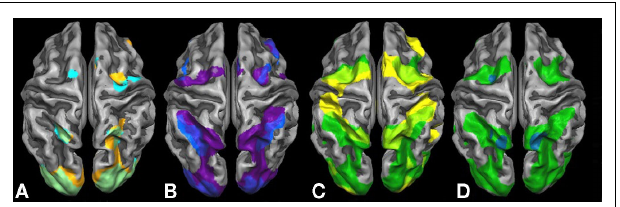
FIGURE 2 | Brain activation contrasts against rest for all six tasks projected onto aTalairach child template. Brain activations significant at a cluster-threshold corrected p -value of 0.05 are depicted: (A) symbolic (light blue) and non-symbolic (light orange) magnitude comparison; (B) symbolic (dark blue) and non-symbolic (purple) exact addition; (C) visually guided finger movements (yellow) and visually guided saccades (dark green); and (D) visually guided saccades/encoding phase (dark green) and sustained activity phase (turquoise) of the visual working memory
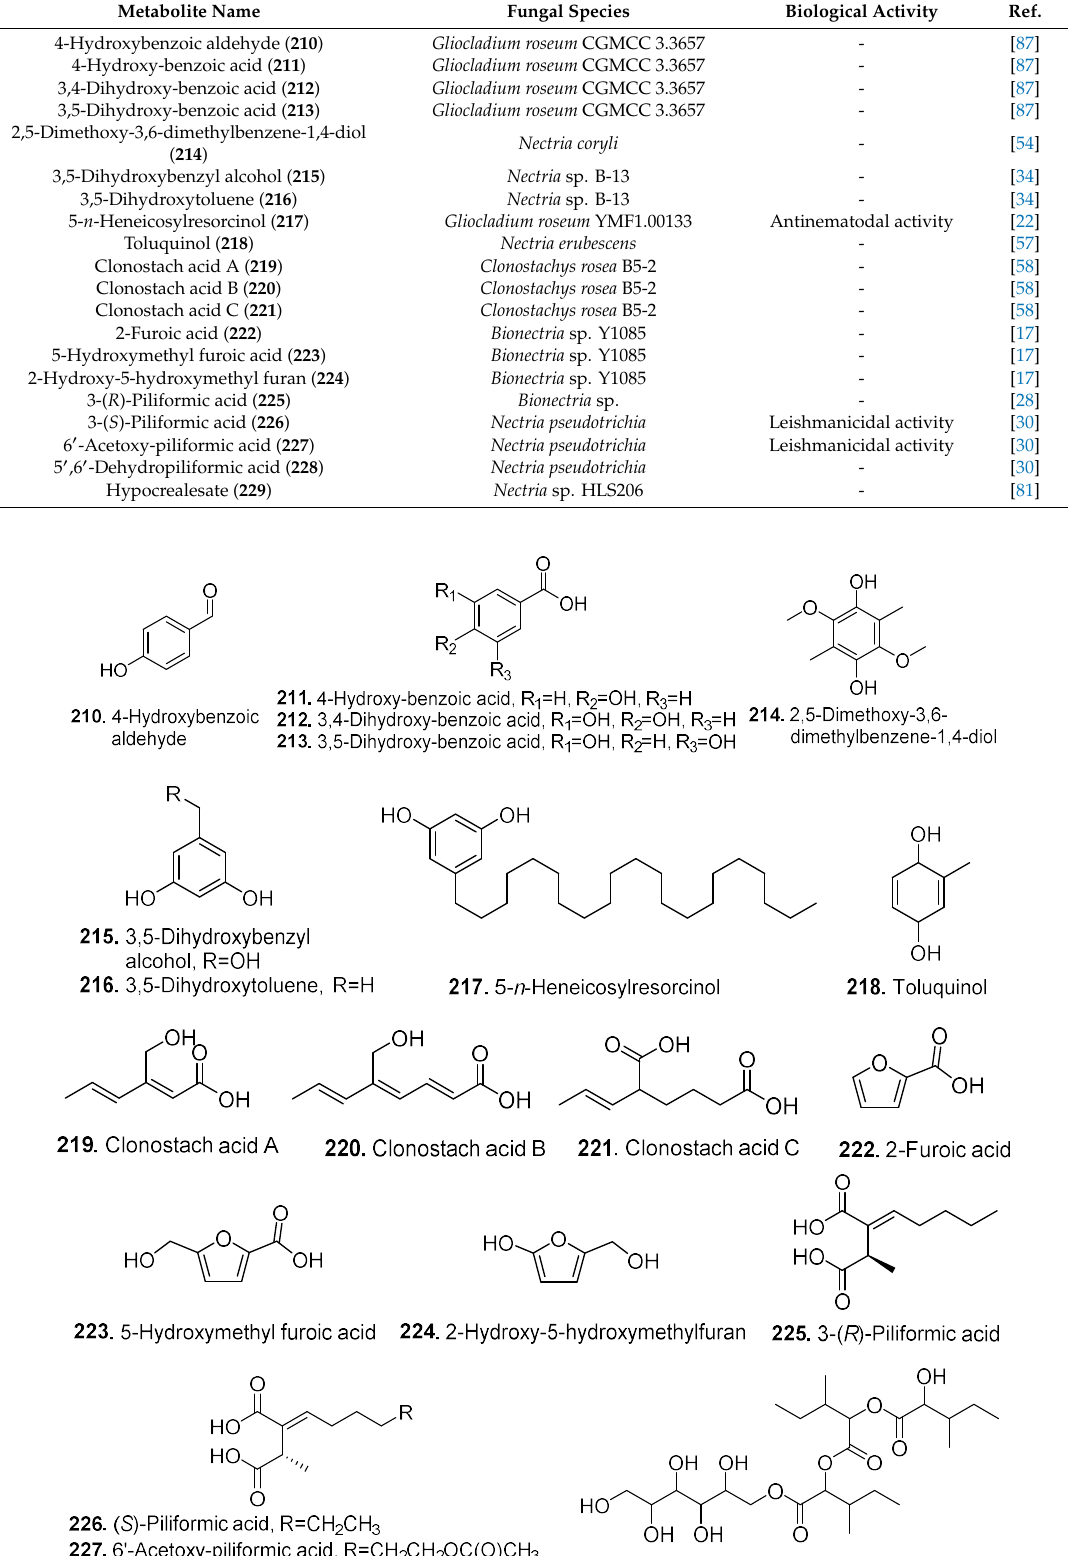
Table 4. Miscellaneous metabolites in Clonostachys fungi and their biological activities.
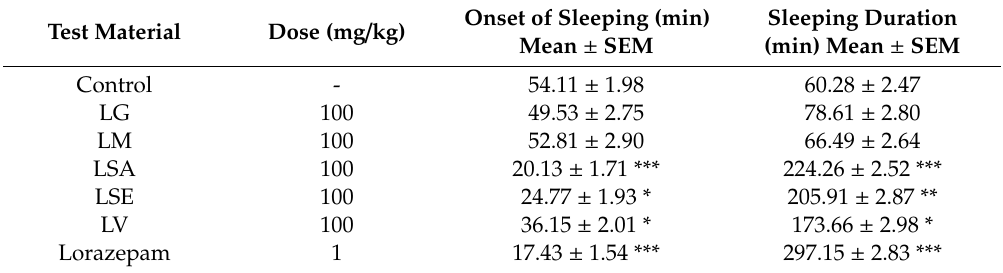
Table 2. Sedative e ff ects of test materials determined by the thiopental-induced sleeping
___
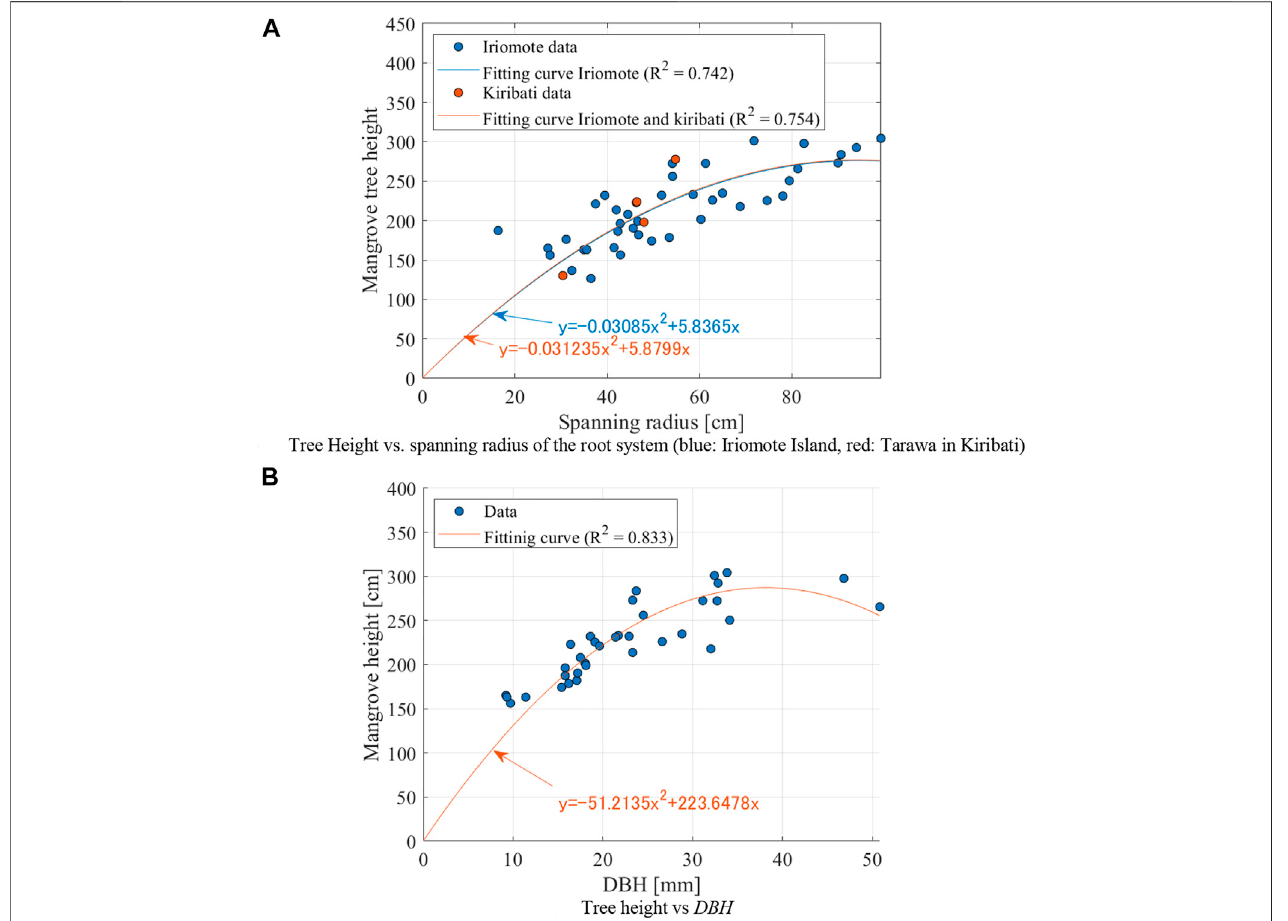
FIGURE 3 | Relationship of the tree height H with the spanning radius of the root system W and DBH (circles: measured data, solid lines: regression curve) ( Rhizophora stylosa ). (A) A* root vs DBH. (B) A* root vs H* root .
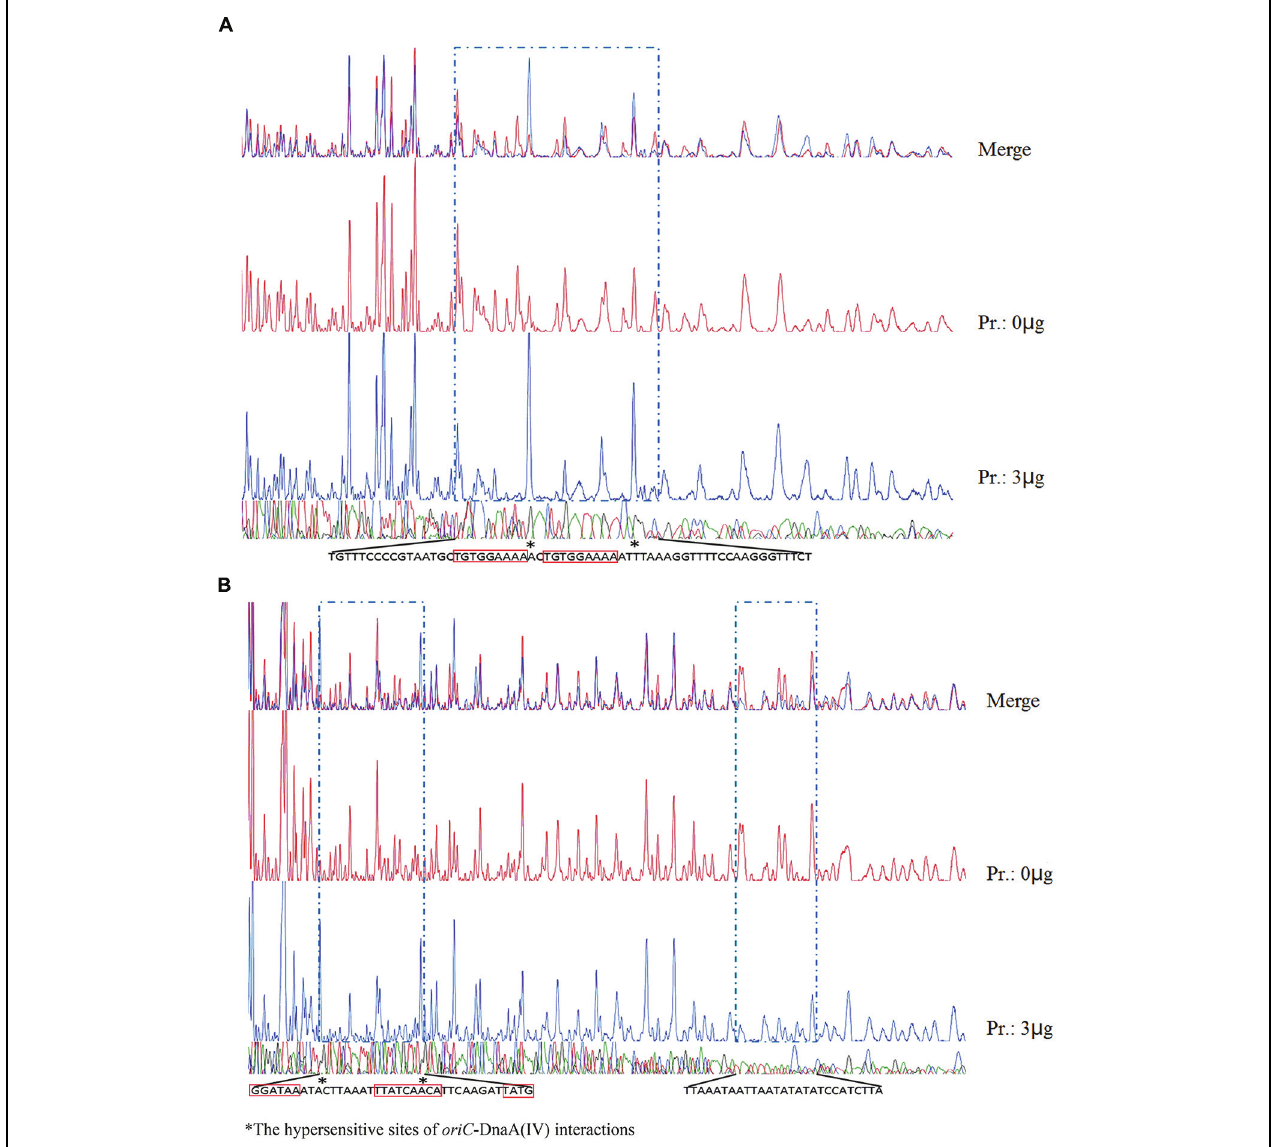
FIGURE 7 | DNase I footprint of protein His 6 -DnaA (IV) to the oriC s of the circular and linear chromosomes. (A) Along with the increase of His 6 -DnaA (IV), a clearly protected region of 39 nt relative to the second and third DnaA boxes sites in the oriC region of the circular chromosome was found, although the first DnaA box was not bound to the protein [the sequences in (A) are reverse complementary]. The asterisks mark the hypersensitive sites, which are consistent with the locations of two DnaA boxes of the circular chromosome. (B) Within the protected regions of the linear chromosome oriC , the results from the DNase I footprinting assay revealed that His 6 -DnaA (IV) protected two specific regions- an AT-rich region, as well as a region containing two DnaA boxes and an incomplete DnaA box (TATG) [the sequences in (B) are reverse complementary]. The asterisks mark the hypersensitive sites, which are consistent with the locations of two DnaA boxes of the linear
___
Take the material above from the line bearing "FIGURE 3 | Relationship" through the line bearing "FIGURE 7 | DNase" and write it out exactly, both end lines included. Pictures stay out.

● WRITTEN SOLUTION:
FIGURE 3 | Relationship of the tree height H with the spanning radius of the root system W and DBH (circles: measured data, solid lines: regression curve) ( Rhizophora stylosa ). (A) A* root vs DBH. (B) A* root vs H* root .
FIGURE 7 | DNase I footprint of protein His 6 -DnaA (IV) to the oriC s of the circular and linear chromosomes. (A) Along with the increase of His 6 -DnaA (IV), a clearly protected region of 39 nt relative to the second and third DnaA boxes sites in the oriC region of the circular chromosome was found, although the first DnaA box was not bound to the protein [the sequences in (A) are reverse complementary]. The asterisks mark the hypersensitive sites, which are consistent with the locations of two DnaA boxes of the circular chromosome. (B) Within the protected regions of the linear chromosome oriC , the results from the DNase I footprinting assay revealed that His 6 -DnaA (IV) protected two specific regions- an AT-rich region, as well as a region containing two DnaA boxes and an incomplete DnaA box (TATG) [the sequences in (B) are reverse complementary]. The asterisks mark the hypersensitive sites, which are consistent with the locations of two DnaA boxes of the linear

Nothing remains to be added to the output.